Terkait hal ini, masa tunggu pemberangkatan jamaah haji hendaknya dapat dimanfaatkan untuk mendalami manasik haji, kurikulum manasik diseragamkan dengan memperhatikan situasi terkini di Arab Saudi, bimbingan manasik haji berbasis KUA dengan memanfaatkan kerjasama dengan tokoh agama setempat (IPHI, Pesantren, Perguruan Tinggi, Ormas Islam), pembagian buku manasik haji lebih awal serta penyusunan buku manasik yang lebih praktis, ringkas dan jelas.
“Termasuk rekrutmen Petugas haji (TPHI, TPIHI, TKHI, TPHD, TKHD) agar transparan dan memenuhi kualifikasi yang ditetapkan serta perlu regulasi antar petugas dalam satu kloter maupun penguatan bentuk kemitraan antara KBIH dengan petugas kloter,” tambahnya.
Sementara dalam hal perlindungan, penting diupayakan gelang identitas jamaah haji dengan memanfaatkan teknplogi chip. Hal ini untuk kemudahan petugas dalam memonitor pergerakan para jamaah.
Selain itu juga direkomendasikan agar nilai klaim asuransi dikembalikan sesuai dengan jumlah setoran BPIH jamaah haji.

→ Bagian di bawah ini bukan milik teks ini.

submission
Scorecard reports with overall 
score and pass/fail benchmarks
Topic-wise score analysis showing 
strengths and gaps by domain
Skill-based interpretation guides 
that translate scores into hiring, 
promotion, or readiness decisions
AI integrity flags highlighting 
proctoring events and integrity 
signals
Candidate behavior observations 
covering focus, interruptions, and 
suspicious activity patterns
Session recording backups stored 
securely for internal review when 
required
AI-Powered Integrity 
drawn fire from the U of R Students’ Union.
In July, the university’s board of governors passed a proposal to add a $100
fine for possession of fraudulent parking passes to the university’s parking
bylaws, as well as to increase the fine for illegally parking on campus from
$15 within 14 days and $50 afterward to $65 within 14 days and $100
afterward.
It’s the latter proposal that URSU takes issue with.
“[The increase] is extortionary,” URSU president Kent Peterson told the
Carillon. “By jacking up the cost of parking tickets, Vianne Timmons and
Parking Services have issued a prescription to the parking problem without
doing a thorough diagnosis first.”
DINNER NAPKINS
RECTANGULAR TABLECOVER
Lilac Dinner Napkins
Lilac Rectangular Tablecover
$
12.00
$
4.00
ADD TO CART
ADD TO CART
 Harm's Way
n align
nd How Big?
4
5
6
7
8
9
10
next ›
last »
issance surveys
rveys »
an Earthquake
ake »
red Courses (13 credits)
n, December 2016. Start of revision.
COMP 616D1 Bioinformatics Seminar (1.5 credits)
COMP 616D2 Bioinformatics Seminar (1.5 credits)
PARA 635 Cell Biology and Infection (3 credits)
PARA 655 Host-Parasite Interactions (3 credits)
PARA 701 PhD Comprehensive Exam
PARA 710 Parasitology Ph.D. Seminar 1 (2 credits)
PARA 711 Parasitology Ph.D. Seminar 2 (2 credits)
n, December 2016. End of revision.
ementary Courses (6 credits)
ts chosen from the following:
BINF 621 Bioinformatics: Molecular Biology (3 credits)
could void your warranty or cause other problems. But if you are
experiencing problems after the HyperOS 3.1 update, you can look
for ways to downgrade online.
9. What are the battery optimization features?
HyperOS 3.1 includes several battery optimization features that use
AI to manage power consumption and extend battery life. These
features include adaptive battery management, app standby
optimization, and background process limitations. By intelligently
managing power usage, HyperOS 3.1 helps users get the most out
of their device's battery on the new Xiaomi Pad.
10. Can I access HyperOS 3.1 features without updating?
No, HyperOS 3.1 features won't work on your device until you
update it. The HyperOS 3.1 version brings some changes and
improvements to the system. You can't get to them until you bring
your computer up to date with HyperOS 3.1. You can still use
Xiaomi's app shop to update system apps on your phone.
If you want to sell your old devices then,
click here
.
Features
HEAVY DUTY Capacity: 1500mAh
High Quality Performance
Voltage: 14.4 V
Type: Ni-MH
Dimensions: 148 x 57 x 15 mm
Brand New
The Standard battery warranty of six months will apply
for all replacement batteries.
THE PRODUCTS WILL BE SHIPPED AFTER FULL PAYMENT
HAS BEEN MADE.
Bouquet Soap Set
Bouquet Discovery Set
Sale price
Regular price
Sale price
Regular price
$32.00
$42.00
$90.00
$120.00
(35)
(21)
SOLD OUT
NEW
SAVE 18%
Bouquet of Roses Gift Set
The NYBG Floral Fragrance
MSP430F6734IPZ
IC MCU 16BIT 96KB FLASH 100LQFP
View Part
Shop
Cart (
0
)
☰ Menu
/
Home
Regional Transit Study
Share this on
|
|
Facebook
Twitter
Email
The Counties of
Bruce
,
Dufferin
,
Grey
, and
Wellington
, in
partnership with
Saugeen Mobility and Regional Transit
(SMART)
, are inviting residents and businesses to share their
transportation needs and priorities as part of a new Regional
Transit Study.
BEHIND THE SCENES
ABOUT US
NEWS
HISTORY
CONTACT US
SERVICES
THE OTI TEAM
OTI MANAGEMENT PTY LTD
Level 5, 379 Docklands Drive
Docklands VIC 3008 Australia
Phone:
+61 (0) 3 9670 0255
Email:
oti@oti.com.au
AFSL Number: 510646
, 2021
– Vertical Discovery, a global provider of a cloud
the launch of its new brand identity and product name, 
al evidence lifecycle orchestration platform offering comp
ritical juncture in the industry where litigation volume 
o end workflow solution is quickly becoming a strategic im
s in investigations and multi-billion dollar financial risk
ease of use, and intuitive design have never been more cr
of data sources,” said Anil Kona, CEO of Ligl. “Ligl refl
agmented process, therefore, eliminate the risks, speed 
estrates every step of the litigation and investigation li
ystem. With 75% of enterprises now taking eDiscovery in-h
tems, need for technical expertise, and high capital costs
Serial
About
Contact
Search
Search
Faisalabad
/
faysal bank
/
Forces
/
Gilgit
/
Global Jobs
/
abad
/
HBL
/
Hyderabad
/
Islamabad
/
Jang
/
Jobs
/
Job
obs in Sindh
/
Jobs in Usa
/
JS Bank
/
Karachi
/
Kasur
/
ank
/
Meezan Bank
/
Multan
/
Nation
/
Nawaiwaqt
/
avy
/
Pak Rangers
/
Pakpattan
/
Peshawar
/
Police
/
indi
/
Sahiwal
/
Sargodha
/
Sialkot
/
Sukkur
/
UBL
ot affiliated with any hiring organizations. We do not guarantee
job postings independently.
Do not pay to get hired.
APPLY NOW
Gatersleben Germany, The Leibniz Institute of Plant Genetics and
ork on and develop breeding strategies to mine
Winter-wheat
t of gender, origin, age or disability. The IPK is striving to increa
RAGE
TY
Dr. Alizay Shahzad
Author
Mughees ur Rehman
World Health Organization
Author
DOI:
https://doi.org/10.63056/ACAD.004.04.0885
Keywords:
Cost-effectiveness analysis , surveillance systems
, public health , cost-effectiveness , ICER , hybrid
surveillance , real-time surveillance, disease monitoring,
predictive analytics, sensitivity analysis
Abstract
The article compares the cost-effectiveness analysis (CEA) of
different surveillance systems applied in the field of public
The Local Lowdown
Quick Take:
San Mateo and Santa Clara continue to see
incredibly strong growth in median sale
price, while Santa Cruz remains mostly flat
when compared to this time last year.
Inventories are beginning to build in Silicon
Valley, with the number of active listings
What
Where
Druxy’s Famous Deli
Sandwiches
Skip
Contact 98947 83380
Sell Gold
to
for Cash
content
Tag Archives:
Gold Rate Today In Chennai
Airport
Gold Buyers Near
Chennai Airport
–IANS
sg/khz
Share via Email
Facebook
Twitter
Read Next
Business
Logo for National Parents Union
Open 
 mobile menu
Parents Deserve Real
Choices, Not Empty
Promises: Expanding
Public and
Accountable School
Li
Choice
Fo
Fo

Aturan tentang Istithaah hendaknya dilaksanakan secara konsisten, agar keselamatan jemaah haji dapat terjamin.
Sedangkan dalam hal keuangan merekomendasikan agar pembahasan Pemerintah dan DPR dalam penetapan BPIH serta pelunasannya agar diputuskan lebih awal dan perinciannya diumumkan secara transparan.
Pemerintah hendaknya mengatur pemanfaatan Dana Abadi Umat (DAU) untuk sebesar-besarnya kesejahteraan umat, Pemerintah dan DPR juga perlu mengatur bagi hasil dana setoran jamaah haji dalam masa tunggu agar transparan, akuntabel dan produktif.
DPR dan Pemerintah perlu memikirkan dan mengatur langkah-langkah konkret tentang masa tunggu jemaah haji yang sudah mencapai belasan tahun serta Kemenag perlu menindaklanjuti putusan Mahkamah Konstitusi (MK) soal hak umat Islam untuk melaksanakan ibadah haji berkali-kali.
“Pemerintah hendaknya juga mengupayakan penambahan jatah air zam-zam untuk jamaah haji sebanyak sepuluh liter,” jelas Sekretaris MUI Jawa Tengah ini.